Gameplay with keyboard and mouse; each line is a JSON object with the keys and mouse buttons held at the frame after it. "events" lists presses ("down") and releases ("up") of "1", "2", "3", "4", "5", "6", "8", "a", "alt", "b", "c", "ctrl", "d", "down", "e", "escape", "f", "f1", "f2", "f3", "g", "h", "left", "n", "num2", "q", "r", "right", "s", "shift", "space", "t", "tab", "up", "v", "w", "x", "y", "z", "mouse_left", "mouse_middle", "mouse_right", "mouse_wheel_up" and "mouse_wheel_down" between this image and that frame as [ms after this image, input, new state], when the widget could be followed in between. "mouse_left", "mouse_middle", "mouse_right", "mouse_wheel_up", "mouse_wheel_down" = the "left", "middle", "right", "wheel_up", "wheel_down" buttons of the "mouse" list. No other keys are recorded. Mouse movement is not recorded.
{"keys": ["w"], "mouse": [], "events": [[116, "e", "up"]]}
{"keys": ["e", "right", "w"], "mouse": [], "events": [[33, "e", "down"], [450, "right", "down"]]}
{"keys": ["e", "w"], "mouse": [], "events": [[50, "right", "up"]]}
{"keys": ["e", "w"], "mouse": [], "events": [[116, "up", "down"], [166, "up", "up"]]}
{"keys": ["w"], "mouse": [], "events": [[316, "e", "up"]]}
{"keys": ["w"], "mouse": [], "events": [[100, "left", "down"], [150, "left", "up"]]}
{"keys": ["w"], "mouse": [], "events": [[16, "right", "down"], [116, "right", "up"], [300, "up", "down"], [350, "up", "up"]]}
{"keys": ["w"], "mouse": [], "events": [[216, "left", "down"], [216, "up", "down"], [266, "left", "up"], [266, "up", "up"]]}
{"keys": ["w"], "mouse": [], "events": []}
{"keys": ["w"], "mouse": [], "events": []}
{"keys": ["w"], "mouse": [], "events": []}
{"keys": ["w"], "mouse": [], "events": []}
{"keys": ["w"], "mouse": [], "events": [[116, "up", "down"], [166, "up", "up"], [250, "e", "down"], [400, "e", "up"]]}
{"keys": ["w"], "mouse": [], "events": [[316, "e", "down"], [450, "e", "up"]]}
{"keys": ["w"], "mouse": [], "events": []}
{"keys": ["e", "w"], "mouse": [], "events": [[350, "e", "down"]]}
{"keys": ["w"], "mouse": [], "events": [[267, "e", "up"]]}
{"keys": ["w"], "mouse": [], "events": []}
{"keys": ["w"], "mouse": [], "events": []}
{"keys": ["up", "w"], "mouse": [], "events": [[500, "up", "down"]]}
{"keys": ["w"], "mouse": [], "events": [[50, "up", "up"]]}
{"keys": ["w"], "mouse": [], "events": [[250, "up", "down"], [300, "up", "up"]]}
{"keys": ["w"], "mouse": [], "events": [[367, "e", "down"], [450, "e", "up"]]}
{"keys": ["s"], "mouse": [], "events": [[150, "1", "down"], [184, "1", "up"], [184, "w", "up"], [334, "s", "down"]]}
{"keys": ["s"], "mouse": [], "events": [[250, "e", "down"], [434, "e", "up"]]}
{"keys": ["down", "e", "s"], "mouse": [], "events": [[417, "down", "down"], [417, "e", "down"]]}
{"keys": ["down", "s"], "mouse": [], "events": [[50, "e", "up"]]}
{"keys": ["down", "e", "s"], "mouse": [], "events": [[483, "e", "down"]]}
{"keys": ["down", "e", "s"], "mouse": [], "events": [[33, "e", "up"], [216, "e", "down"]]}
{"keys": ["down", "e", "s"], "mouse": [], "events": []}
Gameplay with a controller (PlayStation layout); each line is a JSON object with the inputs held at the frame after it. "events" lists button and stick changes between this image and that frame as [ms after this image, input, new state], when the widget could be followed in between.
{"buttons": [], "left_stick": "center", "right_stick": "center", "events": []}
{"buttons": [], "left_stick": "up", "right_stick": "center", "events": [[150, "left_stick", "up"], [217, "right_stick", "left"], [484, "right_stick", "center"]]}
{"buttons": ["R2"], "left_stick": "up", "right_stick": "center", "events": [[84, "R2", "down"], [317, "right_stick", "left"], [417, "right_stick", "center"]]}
────────────────────
WHAT IS BEING ASKED:
The answer should be the complete set of records, printed exactly.

RESULT FOR THIS TASK:
Gameplay with keyboard and mouse; each line is a JSON object with the keys and mouse buttons held at the frame after it. "events" lists presses ("down") and releases ("up") of "1", "2", "3", "4", "5", "6", "8", "a", "alt", "b", "c", "ctrl", "d", "down", "e", "escape", "f", "f1", "f2", "f3", "g", "h", "left", "n", "num2", "q", "r", "right", "s", "shift", "space", "t", "tab", "up", "v", "w", "x", "y", "z", "mouse_left", "mouse_middle", "mouse_right", "mouse_wheel_up" and "mouse_wheel_down" between this image and that frame as [ms after this image, input, new state], when the widget could be followed in between. "mouse_left", "mouse_middle", "mouse_right", "mouse_wheel_up", "mouse_wheel_down" = the "left", "middle", "right", "wheel_up", "wheel_down" buttons of the "mouse" list. No other keys are recorded. Mouse movement is not recorded.
{"keys": ["w"], "mouse": [], "events": [[116, "e", "up"]]}
{"keys": ["e", "right", "w"], "mouse": [], "events": [[33, "e", "down"], [450, "right", "down"]]}
{"keys": ["e", "w"], "mouse": [], "events": [[50, "right", "up"]]}
{"keys": ["e", "w"], "mouse": [], "events": [[116, "up", "down"], [166, "up", "up"]]}
{"keys": ["w"], "mouse": [], "events": [[316, "e", "up"]]}
{"keys": ["w"], "mouse": [], "events": [[100, "left", "down"], [150, "left", "up"]]}
{"keys": ["w"], "mouse": [], "events": [[16, "right", "down"], [116, "right", "up"], [300, "up", "down"], [350, "up", "up"]]}
{"keys": ["w"], "mouse": [], "events": [[216, "left", "down"], [216, "up", "down"], [266, "left", "up"], [266, "up", "up"]]}
{"keys": ["w"], "mouse": [], "events": []}
{"keys": ["w"], "mouse": [], "events": []}
{"keys": ["w"], "mouse": [], "events": []}
{"keys": ["w"], "mouse": [], "events": []}
{"keys": ["w"], "mouse": [], "events": [[116, "up", "down"], [166, "up", "up"], [250, "e", "down"], [400, "e", "up"]]}
{"keys": ["w"], "mouse": [], "events": [[316, "e", "down"], [450, "e", "up"]]}
{"keys": ["w"], "mouse": [], "events": []}
{"keys": ["e", "w"], "mouse": [], "events": [[350, "e", "down"]]}
{"keys": ["w"], "mouse": [], "events": [[267, "e", "up"]]}
{"keys": ["w"], "mouse": [], "events": []}
{"keys": ["w"], "mouse": [], "events": []}
{"keys": ["up", "w"], "mouse": [], "events": [[500, "up", "down"]]}
{"keys": ["w"], "mouse": [], "events": [[50, "up", "up"]]}
{"keys": ["w"], "mouse": [], "events": [[250, "up", "down"], [300, "up", "up"]]}
{"keys": ["w"], "mouse": [], "events": [[367, "e", "down"], [450, "e", "up"]]}
{"keys": ["s"], "mouse": [], "events": [[150, "1", "down"], [184, "1", "up"], [184, "w", "up"], [334, "s", "down"]]}
{"keys": ["s"], "mouse": [], "events": [[250, "e", "down"], [434, "e", "up"]]}
{"keys": ["down", "e", "s"], "mouse": [], "events": [[417, "down", "down"], [417, "e", "down"]]}
{"keys": ["down", "s"], "mouse": [], "events": [[50, "e", "up"]]}
{"keys": ["down", "e", "s"], "mouse": [], "events": [[483, "e", "down"]]}
{"keys": ["down", "e", "s"], "mouse": [], "events": [[33, "e", "up"], [216, "e", "down"]]}
{"keys": ["down", "e", "s"], "mouse": [], "events": []}
Gameplay with a controller (PlayStation layout); each line is a JSON object with the inputs held at the frame after it. "events" lists button and stick changes between this image and that frame as [ms after this image, input, new state], when the widget could be followed in between.
{"buttons": [], "left_stick": "center", "right_stick": "center", "events": []}
{"buttons": [], "left_stick": "up", "right_stick": "center", "events": [[150, "left_stick", "up"], [217, "right_stick", "left"], [484, "right_stick", "center"]]}
{"buttons": ["R2"], "left_stick": "up", "right_stick": "center", "events": [[84, "R2", "down"], [317, "right_stick", "left"], [417, "right_stick", "center"]]}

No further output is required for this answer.